Transfected cells or replicon cells were lysed in RIPA buffer (150 mM NaCl, 50 mM Tris, pH 8.0, 1 mM EDTA, 1% NP-40, 0.1% SDS, 1 mM phenylmethylsulfonyl fluoride, and 2 µg/ml leupeptin) and protein concentrations determined by Bio-Rad protein assay. Fifty to one hundred micrograms of total protein were typically resuspended in 4x SDS loading buffer (240 mM Tris pH 6.8, 4% SDS, 40% glycerol, 4% β-mercaptoethanol, 0.01% bromophenol blue) and boiled for 5 min at 95°C. The proteins were separated on 10% sodium dodecyl sulfate-polyacrylamide gel (SDS-PAGE) followed by transfer onto an Immobilon-P membrane (PVDF; Millipore, Billerica, MA). Antibody-bound proteins were detected by enhanced chemiluminescence detection method (ECL, Pierce, Rockford, Il).

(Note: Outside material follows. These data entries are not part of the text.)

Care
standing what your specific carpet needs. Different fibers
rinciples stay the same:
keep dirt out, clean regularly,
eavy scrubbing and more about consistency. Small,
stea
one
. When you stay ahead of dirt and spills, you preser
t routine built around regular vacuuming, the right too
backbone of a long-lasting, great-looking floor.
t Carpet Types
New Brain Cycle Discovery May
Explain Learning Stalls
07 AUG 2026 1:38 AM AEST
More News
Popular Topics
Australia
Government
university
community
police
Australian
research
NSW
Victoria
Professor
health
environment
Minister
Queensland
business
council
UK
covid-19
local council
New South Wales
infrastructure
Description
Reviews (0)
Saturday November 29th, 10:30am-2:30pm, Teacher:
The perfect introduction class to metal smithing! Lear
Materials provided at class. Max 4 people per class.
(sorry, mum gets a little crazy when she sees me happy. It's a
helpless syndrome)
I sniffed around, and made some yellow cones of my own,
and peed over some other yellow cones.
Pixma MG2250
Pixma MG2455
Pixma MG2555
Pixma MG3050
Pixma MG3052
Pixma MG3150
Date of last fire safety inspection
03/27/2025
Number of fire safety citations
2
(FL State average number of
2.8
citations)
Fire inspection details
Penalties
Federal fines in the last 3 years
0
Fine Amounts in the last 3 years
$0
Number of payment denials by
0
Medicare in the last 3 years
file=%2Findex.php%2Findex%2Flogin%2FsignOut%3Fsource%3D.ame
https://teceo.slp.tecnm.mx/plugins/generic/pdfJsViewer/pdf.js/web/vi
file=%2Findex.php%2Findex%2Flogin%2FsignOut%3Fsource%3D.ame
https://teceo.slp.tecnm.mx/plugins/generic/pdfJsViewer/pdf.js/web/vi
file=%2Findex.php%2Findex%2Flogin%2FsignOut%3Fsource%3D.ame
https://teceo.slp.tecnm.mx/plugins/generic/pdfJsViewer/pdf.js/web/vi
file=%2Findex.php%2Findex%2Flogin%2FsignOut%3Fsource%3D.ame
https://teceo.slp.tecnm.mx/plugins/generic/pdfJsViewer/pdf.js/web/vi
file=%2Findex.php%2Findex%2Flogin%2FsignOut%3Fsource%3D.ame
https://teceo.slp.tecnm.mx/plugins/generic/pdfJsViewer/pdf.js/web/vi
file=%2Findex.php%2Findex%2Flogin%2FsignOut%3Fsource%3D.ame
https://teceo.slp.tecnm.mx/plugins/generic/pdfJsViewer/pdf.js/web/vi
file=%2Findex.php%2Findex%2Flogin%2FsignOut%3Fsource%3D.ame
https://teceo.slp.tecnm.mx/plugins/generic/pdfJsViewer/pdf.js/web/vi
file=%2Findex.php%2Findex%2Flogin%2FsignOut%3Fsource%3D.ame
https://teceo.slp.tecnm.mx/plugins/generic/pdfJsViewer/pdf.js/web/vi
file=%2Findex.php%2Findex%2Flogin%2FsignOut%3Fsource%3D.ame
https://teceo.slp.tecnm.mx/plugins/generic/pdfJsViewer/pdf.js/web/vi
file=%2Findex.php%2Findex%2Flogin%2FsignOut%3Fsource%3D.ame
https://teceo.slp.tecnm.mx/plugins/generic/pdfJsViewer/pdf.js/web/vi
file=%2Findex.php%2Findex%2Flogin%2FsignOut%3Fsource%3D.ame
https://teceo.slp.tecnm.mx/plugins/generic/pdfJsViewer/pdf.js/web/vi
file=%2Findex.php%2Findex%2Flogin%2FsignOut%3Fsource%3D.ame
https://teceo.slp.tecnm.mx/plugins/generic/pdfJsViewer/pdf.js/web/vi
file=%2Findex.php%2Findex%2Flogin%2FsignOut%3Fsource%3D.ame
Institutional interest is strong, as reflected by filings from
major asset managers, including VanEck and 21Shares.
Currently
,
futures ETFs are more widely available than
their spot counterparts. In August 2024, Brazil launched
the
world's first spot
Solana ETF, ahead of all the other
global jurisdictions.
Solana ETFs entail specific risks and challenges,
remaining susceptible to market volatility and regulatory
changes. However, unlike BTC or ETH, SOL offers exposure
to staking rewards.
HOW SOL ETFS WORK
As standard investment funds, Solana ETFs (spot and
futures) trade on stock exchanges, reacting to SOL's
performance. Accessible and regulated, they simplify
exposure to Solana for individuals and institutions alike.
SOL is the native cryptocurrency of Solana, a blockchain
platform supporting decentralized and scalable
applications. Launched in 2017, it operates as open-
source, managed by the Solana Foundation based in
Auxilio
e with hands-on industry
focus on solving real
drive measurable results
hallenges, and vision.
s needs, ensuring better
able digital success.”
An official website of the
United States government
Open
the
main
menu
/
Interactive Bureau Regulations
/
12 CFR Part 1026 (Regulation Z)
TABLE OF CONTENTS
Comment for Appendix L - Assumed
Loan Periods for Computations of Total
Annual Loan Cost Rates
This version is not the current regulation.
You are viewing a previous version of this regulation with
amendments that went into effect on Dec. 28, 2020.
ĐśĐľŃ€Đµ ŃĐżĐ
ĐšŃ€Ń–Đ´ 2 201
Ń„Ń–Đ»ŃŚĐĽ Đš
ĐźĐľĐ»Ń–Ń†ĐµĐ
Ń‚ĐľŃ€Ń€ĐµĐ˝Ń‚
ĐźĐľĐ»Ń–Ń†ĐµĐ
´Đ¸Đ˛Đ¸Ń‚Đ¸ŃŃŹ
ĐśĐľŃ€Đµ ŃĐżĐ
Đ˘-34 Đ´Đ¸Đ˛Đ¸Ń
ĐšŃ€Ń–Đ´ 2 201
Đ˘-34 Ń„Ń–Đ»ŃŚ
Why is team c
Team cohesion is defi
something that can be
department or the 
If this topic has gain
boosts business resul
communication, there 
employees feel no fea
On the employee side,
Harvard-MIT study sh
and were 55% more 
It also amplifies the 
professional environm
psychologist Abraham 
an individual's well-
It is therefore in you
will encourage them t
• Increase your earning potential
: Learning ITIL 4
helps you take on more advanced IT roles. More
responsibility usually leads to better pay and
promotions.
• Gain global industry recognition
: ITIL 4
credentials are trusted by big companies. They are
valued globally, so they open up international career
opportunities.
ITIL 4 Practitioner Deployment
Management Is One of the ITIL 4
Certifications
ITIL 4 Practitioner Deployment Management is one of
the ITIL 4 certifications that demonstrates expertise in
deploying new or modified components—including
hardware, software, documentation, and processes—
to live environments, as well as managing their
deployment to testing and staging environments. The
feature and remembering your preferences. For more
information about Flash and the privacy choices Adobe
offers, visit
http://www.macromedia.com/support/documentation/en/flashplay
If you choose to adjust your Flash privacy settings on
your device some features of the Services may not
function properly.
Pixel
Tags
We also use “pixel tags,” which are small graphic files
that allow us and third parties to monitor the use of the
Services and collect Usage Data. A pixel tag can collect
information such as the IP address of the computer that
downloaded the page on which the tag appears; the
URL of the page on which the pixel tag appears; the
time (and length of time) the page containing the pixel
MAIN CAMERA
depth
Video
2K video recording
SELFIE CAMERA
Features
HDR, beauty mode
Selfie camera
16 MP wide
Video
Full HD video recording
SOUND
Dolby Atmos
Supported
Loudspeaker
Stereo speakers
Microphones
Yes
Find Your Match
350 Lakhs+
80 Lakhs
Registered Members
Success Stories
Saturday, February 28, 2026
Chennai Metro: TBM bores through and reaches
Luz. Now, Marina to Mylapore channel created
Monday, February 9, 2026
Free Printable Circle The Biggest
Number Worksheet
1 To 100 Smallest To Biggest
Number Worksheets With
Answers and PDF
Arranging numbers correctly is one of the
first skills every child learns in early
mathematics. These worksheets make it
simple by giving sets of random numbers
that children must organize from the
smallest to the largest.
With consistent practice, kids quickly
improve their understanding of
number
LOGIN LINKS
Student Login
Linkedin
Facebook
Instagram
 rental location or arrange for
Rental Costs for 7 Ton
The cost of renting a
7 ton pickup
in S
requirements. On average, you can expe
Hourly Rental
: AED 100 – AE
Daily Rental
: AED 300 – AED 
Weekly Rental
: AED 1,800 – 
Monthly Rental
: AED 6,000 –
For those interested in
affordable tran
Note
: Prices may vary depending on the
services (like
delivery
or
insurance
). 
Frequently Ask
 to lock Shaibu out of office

For ultrastructural analysis, cells expressing GFP, NS4BGFP or the various mutant constructs were trypsinized, resuspended in complete DMEM and processed as follows. Briefly, the cells were resuspended in 2% glutaraldehyde/0.1M sodium cacodylate buffer and incubated on ice for 30 min. After a brief spin, fresh 2% glutaraldehde/0.1M sodium cacodylate was added to the pellet and the pellet was incubated overnight at 4°C. The cell pellet was rinsed with 0.1 M sodium cacodylate prior to postfixation with 1% osmium tetroxide/0.1 M cacodylate for 1–2 h at 4°C. After rinsing and en bloc staining in aqueous uranyl acetate, samples were dehydrated with graded ethanol concentrations, infiltrated with eponate resin and embedded overnight in eponate at 65 °C. Ultrathin sections were cut on Leica Ultracut UCT microtome (Wetzlar, Germany), collected on copper grids and stained with 1% uranyl acetate-1% lead citrate. The sections were imaged at 80kV in a JEOL JEM 1200 EXII (Peabody, MA) electron microscope.